» **YOUR TASK**
Beginning with the line that contains "pad as test", transcribe every line through the end of the entries exactly as written, and reproduce nothing else.

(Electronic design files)
####

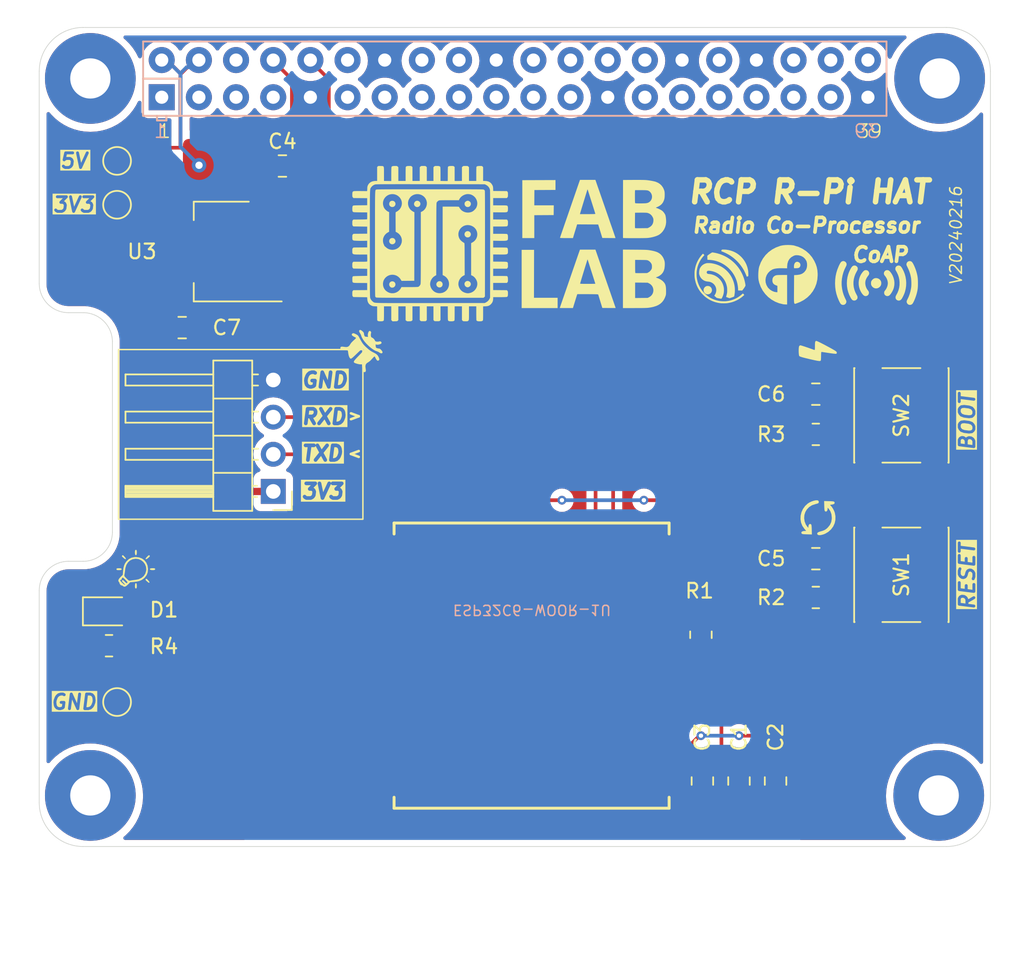
<source format=kicad_pcb>
(kicad_pcb (version 20221018) (generator pcbnew)

  (general
    (thickness 1.6)
  )

  (paper "A4")
  (layers
    (0 "F.Cu" signal)
    (31 "B.Cu" signal)
    (32 "B.Adhes" user "B.Adhesive")
    (33 "F.Adhes" user "F.Adhesive")
    (34 "B.Paste" user)
    (35 "F.Paste" user)
    (36 "B.SilkS" user "B.Silkscreen")
    (37 "F.SilkS" user "F.Silkscreen")
    (38 "B.Mask" user)
    (39 "F.Mask" user)
    (40 "Dwgs.User" user "User.Drawings")
    (41 "Cmts.User" user "User.Comments")
    (42 "Eco1.User" user "User.Eco1")
    (43 "Eco2.User" user "User.Eco2")
    (44 "Edge.Cuts" user)
    (45 "Margin" user)
    (46 "B.CrtYd" user "B.Courtyard")
    (47 "F.CrtYd" user "F.Courtyard")
    (48 "B.Fab" user)
    (49 "F.Fab" user)
    (50 "User.1" user)
    (51 "User.2" user)
    (52 "User.3" user)
    (53 "User.4" user)
    (54 "User.5" user)
    (55 "User.6" user)
    (56 "User.7" user)
    (57 "User.8" user)
    (58 "User.9" user)
  )

  (setup
    (pad_to_mask_clearance 0)
    (pcbplotparams
      (layerselection 0x00010fc_ffffffff)
      (plot_on_all_layers_selection 0x0000000_00000000)
      (disableapertmacros false)
      (usegerberextensions false)
      (usegerberattributes true)
      (usegerberadvancedattributes true)
      (creategerberjobfile true)
      (dashed_line_dash_ratio 12.000000)
      (dashed_line_gap_ratio 3.000000)
      (svgprecision 4)
      (plotframeref false)
      (viasonmask false)
      (mode 1)
      (useauxorigin false)
      (hpglpennumber 1)
      (hpglpenspeed 20)
      (hpglpendiameter 15.000000)
      (dxfpolygonmode true)
      (dxfimperialunits true)
      (dxfusepcbnewfont true)
      (psnegative false)
      (psa4output false)
      (plotreference true)
      (plotvalue true)
      (plotinvisibletext false)
      (sketchpadsonfab false)
      (subtractmaskfromsilk false)
      (outputformat 1)
      (mirror false)
      (drillshape 1)
      (scaleselection 1)
      (outputdirectory "")
    )
  )

  (net 0 "")
  (net 1 "+5V")
  (net 2 "/RESET")
  (net 3 "GND")
  (net 4 "/BOOT")
  (net 5 "+3V3")
  (net 6 "/IO18")
  (net 7 "Net-(U2-IO8)")
  (net 8 "/TXD")
  (net 9 "/RXD")
  (net 10 "/RCP_RX")
  (net 11 "/RCP_TX")
  (net 12 "Net-(D1-K)")
  (net 13 "unconnected-(U2-IO6{slash}ADC1_CH6{slash}MTCK-Pad6)")
  (net 14 "unconnected-(U2-IO7{slash}MTDO-Pad7)")
  (net 15 "unconnected-(U2-IO0{slash}ADC1_CH0-Pad8)")
  (net 16 "unconnected-(U2-IO1{slash}ADC1_CH1-Pad9)")
  (net 17 "unconnected-(U2-IO10-Pad11)")
  (net 18 "unconnected-(U2-IO11-Pad12)")
  (net 19 "unconnected-(U2-IO12{slash}USB_D--Pad13)")
  (net 20 "unconnected-(U2-IO13{slash}USB_D+-Pad14)")
  (net 21 "unconnected-(U1-3V3-Pad1)")
  (net 22 "unconnected-(U1-GPIO2[SDA]-Pad3)")
  (net 23 "unconnected-(U2-IO19-Pad17)")
  (net 24 "unconnected-(U2-IO20-Pad18)")
  (net 25 "unconnected-(U2-IO21-Pad19)")
  (net 26 "unconnected-(U2-IO22-Pad20)")
  (net 27 "unconnected-(U2-IO23-Pad21)")
  (net 28 "unconnected-(U2-NC-Pad22)")
  (net 29 "unconnected-(U2-IO15-Pad23)")
  (net 30 "unconnected-(U1-GPIO3[SCL]-Pad5)")
  (net 31 "unconnected-(U2-ADC1_CH3{slash}IO3-Pad26)")
  (net 32 "unconnected-(U2-ADC1_CH2{slash}IO2-Pad27)")
  (net 33 "unconnected-(U1-GND-Pad6)")
  (net 34 "unconnected-(U1-GPIO4[GPCLKD]-Pad7)")
  (net 35 "unconnected-(U1-GPIO17-Pad11)")
  (net 36 "unconnected-(U1-GPIO18[PCM_CLK]-Pad12)")
  (net 37 "unconnected-(U1-GPIO27-Pad13)")
  (net 38 "unconnected-(U1-GPIO22-Pad15)")
  (net 39 "unconnected-(U1-GPIO23-Pad16)")
  (net 40 "unconnected-(U1-3V3-Pad17)")
  (net 41 "unconnected-(U1-GPIO24-Pad18)")
  (net 42 "unconnected-(U1-GPIO10[MOSI]-Pad19)")
  (net 43 "unconnected-(U1-GPIO9[MISO]-Pad21)")
  (net 44 "unconnected-(U1-GPIO25-Pad22)")
  (net 45 "unconnected-(U1-GPIO11[SCLK]-Pad23)")
  (net 46 "unconnected-(U1-GPIO8[CE0]-Pad24)")
  (net 47 "unconnected-(U1-GPIO8[CE1]-Pad26)")
  (net 48 "unconnected-(U1-GPIO0[ID_SD]-Pad27)")
  (net 49 "unconnected-(U1-GPIO1[ID_SC]-Pad28)")
  (net 50 "unconnected-(U1-GPIO5-Pad29)")
  (net 51 "unconnected-(U1-GPIO6-Pad31)")
  (net 52 "unconnected-(U1-GPIO12[PWM0]-Pad32)")
  (net 53 "unconnected-(U1-GPIO13[PWM1]-Pad33)")
  (net 54 "unconnected-(U1-GPIO19[PCM_FS]-Pad35)")
  (net 55 "unconnected-(U1-GPIO16-Pad36)")
  (net 56 "unconnected-(U1-GPIO26-Pad37)")
  (net 57 "unconnected-(U1-GPIO20[PCM_DIN]-Pad38)")
  (net 58 "unconnected-(U1-GPIO21[PCM_DOUT]-Pad40)")

  (footprint "Label:CoAP" (layer "F.Cu") (at 178.8 82.5))

  (footprint "Library:SW_Push_6x6mm" (layer "F.Cu") (at 180.6 102.3 -90))

  (footprint "Label:light" (layer "F.Cu") (at 128.2 102 -45))

  (footprint "Capacitor_SMD:C_0805_2012Metric" (layer "F.Cu") (at 172 116.4 -90))

  (footprint "Label:debug" (layer "F.Cu") (at 143.839207 86.861917 -45))

  (footprint "Resistor_SMD:R_0805_2012Metric" (layer "F.Cu") (at 174.75 92.7 180))

  (footprint "Library:ES32C6-WOOR_1U_footprint" (layer "F.Cu") (at 156.09 121.393 180))

  (footprint "Connector_PinHeader_2.54mm:PinHeader_1x04_P2.54mm_Horizontal" (layer "F.Cu") (at 137.675 96.6 180))

  (footprint "Library:RaspberryPiHeaderPin40" (layer "F.Cu") (at 164.193 96.374663))

  (footprint "Label:FabLab" (layer "F.Cu") (at 153.8 79.6))

  (footprint "Capacitor_SMD:C_0805_2012Metric" (layer "F.Cu") (at 167 116.4 -90))

  (footprint "TestPoint:TestPoint_Pad_D1.5mm" (layer "F.Cu") (at 127 111))

  (footprint "Capacitor_SMD:C_0805_2012Metric" (layer "F.Cu") (at 174.75 101.2))

  (footprint "Capacitor_SMD:C_0805_2012Metric" (layer "F.Cu") (at 174.75 89.95))

  (footprint "Library:SW_Push_6x6mm" (layer "F.Cu") (at 180.6 91.4 -90))

  (footprint "Capacitor_SMD:C_0805_2012Metric" (layer "F.Cu") (at 169.5 116.4 -90))

  (footprint "TestPoint:TestPoint_Pad_D1.5mm" (layer "F.Cu")
    (tstamp 9fd1f016-9deb-43a4-9417-7db49926e2ba)
    (at 127 74)
    (descr "SMD pad as test Point, diameter 1.5mm")
    (tags "test point SMD pad")
    (property "Part Number" "")
    (property "Sheetfile" "RCP Pi Hat.kicad_sch")
    (property "Sheetname" "
... [301178 chars truncated]
</source>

####

» **RESPONSE**
    (descr "SMD pad as test Point, diameter 1.5mm")
    (tags "test point SMD pad")
    (property "Part Number" "")
    (property "Sheetfile" "RCP Pi Hat.kicad_sch")
    (property "Sheetname" "
... [301178 chars truncated]
</source>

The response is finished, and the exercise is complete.